Donald Trump threatens Canada tariff
One key catalyst for the USD/CAD exchange rate will be a threat by Donald Trump to punish Canada with a 100% tariff on all its exports to the US, including on goods covered by the USMCA deal he negotiated.
Trump is angry that Canada reached a trade deal with China that lowers tariffs on Chinese electric vehicles to 6%. In exchange, China removed canola tariffs it had put in place a few years ago.
Most importantly, he is disappointed with a speech Mark Carney delivered at the World Economic Forum (WEF) in Switzerland last week. Carney criticized the ongoing power games by the largest economies in the world and asked middle countries to team and respond to these measures.
The statement was mostly targeted towards Trump, who had threatened to take Greenland, a semi-autonomous island with ties to Denmark.
A 100% tariff on goods from Canada would be a big deal because of the vast amount of goods that flow to the United States from Canada. Also, Canada is the biggest US trade partner, buying goods worth billions of dollars a year.

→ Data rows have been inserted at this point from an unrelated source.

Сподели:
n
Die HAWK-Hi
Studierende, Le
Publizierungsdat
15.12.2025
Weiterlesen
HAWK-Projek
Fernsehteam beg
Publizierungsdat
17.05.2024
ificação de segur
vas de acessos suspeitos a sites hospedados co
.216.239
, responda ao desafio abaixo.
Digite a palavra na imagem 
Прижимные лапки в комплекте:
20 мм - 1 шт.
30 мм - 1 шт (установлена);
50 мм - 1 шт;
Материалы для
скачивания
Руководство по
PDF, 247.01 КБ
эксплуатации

Still, Trump is known for TACO, a phrase that means Trump Always Chickens Out, as he did on the Greenland issue last week. After threatening to take over the island, he reached a deal that brought no major changes to the existing agreement.
Bank of Canada interest rate decision
The next major catalyst for the USD/CAD exchange rate is the upcoming Bank of Canada interest rate decision that will come out on Thursday.

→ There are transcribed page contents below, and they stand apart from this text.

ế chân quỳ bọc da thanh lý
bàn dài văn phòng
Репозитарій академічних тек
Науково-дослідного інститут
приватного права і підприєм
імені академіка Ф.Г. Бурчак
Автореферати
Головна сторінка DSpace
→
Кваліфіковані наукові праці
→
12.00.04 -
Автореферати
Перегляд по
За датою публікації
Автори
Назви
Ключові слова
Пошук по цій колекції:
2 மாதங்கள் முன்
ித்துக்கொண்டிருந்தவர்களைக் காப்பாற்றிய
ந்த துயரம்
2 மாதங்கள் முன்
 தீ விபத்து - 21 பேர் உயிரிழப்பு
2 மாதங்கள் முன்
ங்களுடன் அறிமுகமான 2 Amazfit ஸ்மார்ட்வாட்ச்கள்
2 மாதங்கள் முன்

Economists believe that the bank will decide to leave interest rates unchanged at 2.25% to give policymakers a chance to digest more macro data.
Recent numbers have sent mixed messages about the Canadian economy. For example, the country’s labor market slowed substantially in December after growing in the previous three consecutive months. At the same time, a report released last week showed that Canada’s inflation rose more than expected in December.

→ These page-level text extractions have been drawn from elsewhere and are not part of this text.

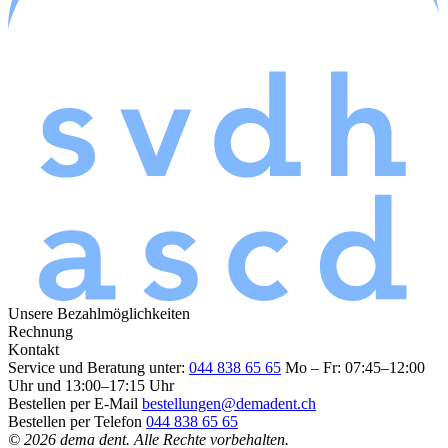
Unsere Bezahlmöglichkeiten
Rechnung
Kontakt
Service und Beratung unter:
044 838 65 65
Mo – Fr: 07:45–12:00
Uhr und 13:00–17:15 Uhr
Bestellen per E-Mail
bestellungen@demadent.ch
Bestellen per Telefon
044 838 65 65
© 2026 dema dent. Alle Rechte vorbehalten.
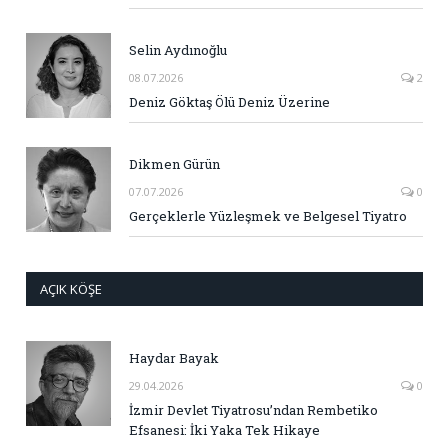
Selin Aydınoğlu
08.07.2026
2
Deniz Göktaş Ölü Deniz Üzerine
Dikmen Gürün
07.07.2026
0
Gerçeklerle Yüzleşmek ve Belgesel Tiyatro
AÇIK KÖŞE
Haydar Bayak
29.04.2026
0
İzmir Devlet Tiyatrosu’ndan Rembetiko
Efsanesi: İki Yaka Tek Hikaye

Most analysts believe that the bank will then leave interest rates unchanged at the current level for the rest of the year. In a statement to Reuters, an analyst said:
“At this point, the BoC is ready to take a fairly long wait-and-see stance. If there’s a risk of a move, it’s more likely to be a cut than a hike this year.”
Federal Reserve interest rate decision
The other major catalyst for the pair will be the upcoming Federal Reserve interest rate decision, which will come out on Wednesday.
Like the BoC, analysts believe that the Federal Reserve will leave interest rates unchanged between 3.50% and 3.75% in this meeting.
The US has released encouraging macro data recently. A report released last week showed that the US GDP expanded by 4.4% in the third quarter, better than the median estimate of 4.3%.
Another report showed that the labor market has started to improve in the past few months, while inflation has been a bit constrained.
USD/CAD Technical Analysis
USD/CAD chart | Source: TradingView
The daily timeframe chart shows that the USD/CAD exchange rate has been in a strong downward trend in the past few days, moving from a high 1.3925 on January 16 to the current 1.3700.
The pair has dropped below the 50-day and 100-day Exponential Moving Averages (EMA), a sign that bears are in control.
Also, the Relative Strength Index (RSI) and the Percentage Price Oscillator (PPO) have all pointed downwards.
Therefore, the most likely USD/CAD forecast is bearish, with the next key target being at 1.3640.